(Work to complete): Copy out the entries that follow, unchanged.
Supplied information START
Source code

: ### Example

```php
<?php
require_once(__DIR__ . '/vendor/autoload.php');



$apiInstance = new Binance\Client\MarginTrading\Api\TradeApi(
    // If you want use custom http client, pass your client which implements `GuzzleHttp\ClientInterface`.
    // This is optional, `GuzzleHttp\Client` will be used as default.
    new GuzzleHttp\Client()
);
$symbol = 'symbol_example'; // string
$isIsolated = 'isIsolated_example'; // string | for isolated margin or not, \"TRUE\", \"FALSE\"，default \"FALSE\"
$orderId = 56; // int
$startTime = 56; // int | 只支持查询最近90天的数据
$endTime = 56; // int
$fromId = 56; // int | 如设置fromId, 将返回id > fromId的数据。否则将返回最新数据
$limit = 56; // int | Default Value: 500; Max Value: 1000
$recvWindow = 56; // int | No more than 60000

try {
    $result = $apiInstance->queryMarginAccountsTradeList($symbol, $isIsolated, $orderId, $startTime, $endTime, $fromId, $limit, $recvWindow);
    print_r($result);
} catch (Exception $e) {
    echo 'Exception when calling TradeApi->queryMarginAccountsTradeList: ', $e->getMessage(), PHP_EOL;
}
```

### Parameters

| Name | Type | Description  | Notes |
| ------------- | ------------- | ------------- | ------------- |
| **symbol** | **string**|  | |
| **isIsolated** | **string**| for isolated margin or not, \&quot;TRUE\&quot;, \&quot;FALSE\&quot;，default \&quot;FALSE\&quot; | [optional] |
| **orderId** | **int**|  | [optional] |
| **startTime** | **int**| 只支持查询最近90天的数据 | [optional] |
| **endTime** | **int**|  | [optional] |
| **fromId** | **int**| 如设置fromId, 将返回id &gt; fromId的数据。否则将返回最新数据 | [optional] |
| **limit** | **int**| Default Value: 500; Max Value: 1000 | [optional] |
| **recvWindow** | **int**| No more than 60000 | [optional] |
Supplied information END
(Answer space):
Source code

: ### Example

```php
<?php
require_once(__DIR__ . '/vendor/autoload.php');



$apiInstance = new Binance\Client\MarginTrading\Api\TradeApi(
    // If you want use custom http client, pass your client which implements `GuzzleHttp\ClientInterface`.
    // This is optional, `GuzzleHttp\Client` will be used as default.
    new GuzzleHttp\Client()
);
$symbol = 'symbol_example'; // string
$isIsolated = 'isIsolated_example'; // string | for isolated margin or not, \"TRUE\", \"FALSE\"，default \"FALSE\"
$orderId = 56; // int
$startTime = 56; // int | 只支持查询最近90天的数据
$endTime = 56; // int
$fromId = 56; // int | 如设置fromId, 将返回id > fromId的数据。否则将返回最新数据
$limit = 56; // int | Default Value: 500; Max Value: 1000
$recvWindow = 56; // int | No more than 60000

try {
    $result = $apiInstance->queryMarginAccountsTradeList($symbol, $isIsolated, $orderId, $startTime, $endTime, $fromId, $limit, $recvWindow);
    print_r($result);
} catch (Exception $e) {
    echo 'Exception when calling TradeApi->queryMarginAccountsTradeList: ', $e->getMessage(), PHP_EOL;
}
```

### Parameters

| Name | Type | Description  | Notes |
| ------------- | ------------- | ------------- | ------------- |
| **symbol** | **string**|  | |
| **isIsolated** | **string**| for isolated margin or not, \&quot;TRUE\&quot;, \&quot;FALSE\&quot;，default \&quot;FALSE\&quot; | [optional] |
| **orderId** | **int**|  | [optional] |
| **startTime** | **int**| 只支持查询最近90天的数据 | [optional] |
| **endTime** | **int**|  | [optional] |
| **fromId** | **int**| 如设置fromId, 将返回id &gt; fromId的数据。否则将返回最新数据 | [optional] |
| **limit** | **int**| Default Value: 500; Max Value: 1000 | [optional] |
| **recvWindow** | **int**| No more than 60000 | [optional] |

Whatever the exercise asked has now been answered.